Kendall’s relationship with Buckley was a stormy business, as Buckley himself acknowledged. “Willmoore Kendall, the finest teacher I knew at Yale, the most difficult human being I have ever known . . . he must not be on speaking terms with more than three people at any one time.”
13

It was Kendall who introduced Bill Buckley to another conservative leader, our former family friend Dr. Revilo Oliver, the brilliant linguist and virulent anti-Semite.

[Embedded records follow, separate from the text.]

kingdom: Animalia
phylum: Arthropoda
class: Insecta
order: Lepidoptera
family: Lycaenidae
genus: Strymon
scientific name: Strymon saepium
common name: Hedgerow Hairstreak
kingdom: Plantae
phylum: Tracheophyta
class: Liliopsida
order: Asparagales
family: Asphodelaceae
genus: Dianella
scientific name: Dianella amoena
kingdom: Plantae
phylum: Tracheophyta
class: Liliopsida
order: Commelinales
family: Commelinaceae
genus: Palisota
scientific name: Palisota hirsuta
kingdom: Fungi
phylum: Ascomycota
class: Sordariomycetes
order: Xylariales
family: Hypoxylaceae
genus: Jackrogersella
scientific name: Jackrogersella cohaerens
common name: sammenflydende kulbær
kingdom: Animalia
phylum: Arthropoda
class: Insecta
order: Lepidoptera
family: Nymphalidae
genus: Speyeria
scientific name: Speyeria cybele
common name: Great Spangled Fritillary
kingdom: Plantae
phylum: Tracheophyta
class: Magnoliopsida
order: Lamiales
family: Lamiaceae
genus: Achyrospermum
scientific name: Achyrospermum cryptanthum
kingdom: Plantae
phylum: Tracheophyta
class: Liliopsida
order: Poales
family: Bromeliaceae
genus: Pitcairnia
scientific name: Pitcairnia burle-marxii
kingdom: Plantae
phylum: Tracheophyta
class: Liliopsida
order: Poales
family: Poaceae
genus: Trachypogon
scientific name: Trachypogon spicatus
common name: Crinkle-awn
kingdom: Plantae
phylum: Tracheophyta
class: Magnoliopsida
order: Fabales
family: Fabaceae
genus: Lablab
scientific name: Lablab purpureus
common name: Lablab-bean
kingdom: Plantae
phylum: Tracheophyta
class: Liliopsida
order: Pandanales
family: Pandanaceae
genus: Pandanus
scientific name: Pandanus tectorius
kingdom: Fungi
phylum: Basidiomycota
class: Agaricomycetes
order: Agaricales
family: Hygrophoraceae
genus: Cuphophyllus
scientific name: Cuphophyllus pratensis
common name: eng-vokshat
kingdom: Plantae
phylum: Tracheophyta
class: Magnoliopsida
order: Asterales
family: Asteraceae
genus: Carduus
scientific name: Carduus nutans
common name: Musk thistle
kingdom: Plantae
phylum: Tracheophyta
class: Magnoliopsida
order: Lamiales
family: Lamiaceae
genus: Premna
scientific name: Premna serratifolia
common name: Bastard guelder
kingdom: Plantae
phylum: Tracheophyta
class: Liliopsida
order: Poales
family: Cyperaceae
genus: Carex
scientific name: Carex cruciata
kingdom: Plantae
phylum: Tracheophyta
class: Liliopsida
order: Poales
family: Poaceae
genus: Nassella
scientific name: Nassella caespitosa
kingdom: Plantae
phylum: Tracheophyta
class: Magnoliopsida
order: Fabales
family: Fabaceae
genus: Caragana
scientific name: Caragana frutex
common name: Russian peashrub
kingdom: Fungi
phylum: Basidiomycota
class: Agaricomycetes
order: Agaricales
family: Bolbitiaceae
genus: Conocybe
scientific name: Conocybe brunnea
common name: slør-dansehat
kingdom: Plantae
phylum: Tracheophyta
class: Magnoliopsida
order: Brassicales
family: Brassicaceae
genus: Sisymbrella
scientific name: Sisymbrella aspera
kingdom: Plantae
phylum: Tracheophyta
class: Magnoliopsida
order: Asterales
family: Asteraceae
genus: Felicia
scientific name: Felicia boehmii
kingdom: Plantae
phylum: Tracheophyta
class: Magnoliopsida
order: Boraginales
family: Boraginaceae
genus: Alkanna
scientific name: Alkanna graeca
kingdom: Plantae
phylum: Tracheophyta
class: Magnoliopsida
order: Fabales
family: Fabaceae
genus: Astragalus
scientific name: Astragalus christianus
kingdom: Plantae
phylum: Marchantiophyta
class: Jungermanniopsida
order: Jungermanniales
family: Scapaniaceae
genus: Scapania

According to Carl T. Bogus’s 2011 book, Buckley knew that “Oliver was the vilest sort of bigot. Oliver disparaged a wide assortment of ethnic groups, especially Jews, and did so in Buckley’s presence and in correspondence with Buckley.”
14
Those views did not disqualify Oliver from joining
National Review
as a regular contributor, and even after Buckley expelled Oliver from the magazine, the two remained personal friends.
15

Buckley also cultivated a relationship with Robert Welch, and when Buckley started
National Review
, in 1955, he turned to conservative leaders for financial backing. “I was all for it,” Welch wrote. “I gladly contributed my small pittance of a thousand dollars to the fund. . . . [A] year later, when Buckley’s magazine had run out of money and was facing its first financial ‘crisis,’ I contributed another thousand dollars.”
16
(That “pittance” would be about $15,000 today.)

In the fall of 1958, Buckley wrote to Robert Welch requesting a copy of the confidential manuscript Welch had written about President Eisenhower, the book subsequently published as
The Politician
. According to Welch, Buckley stated that he’d “very much appreciate being permitted to read a copy.” Welch did send manuscript #58 to Buckley with a “strong explanatory letter” concerning the confidential nature of the book and stressing that it was “for his eyes only.”
17

Several months later after the Birch Society was organized, Buckley’s mother joined and one of his sisters became a chapter leader in Hartford, Connecticut.
18
By 1959, Buckley, whom my parents called “Bill,” was recognized as a Birch ally.

Beyond my parents and Welch, Buckley was respected by a large swath of the anti-Communist, small-government gang. Even Phoebe and Kent Courtney, the eclectic founders of the Conservative Society of America, embraced him.
19
The Courtneys were such Birch cheerleaders that they described their
efforts as picking up “where the John Birch Society leaves off.”
20
One of those efforts included seeding a new political party, the States’ Rights Party, which, according to the Courtneys, would be powerful enough to control both Congress and the White House.
21

In October of 1959, my parents attended a Conservative Society of America conference in Chicago that featured both Robert Welch and Bill Buckley as speakers. Along with these luminaries of the newly emerging Right, a who’s who of the John Birch Society was on hand to applaud both speakers.
22

During the meeting, my parents and other prominent Birchers talked privately with Buckley. After that, Mother and Dad were even more enthused about the prospects of a national conservative movement. “We’ll all work together,” Dad told our Birch chapter. “Bill [Buckley], Bob [Welch], and the Courtneys.”

For a few years, it seemed like a match made in heaven: Buckley and the John Birch Society leading the energized Right. The bloom started to fade when Buckley realized that with “the JBS growing so rapidly, the right-wing upsurge in the country would take an ugly, even Fascist turn rather than leading toward the kind of conservatism
National Review
had promoted.”
23
Analysts inside Buckley’s organization predicted that “Goldwater would turn to the
fundamentalist right
,” if he did not get the 1964 GOP nomination.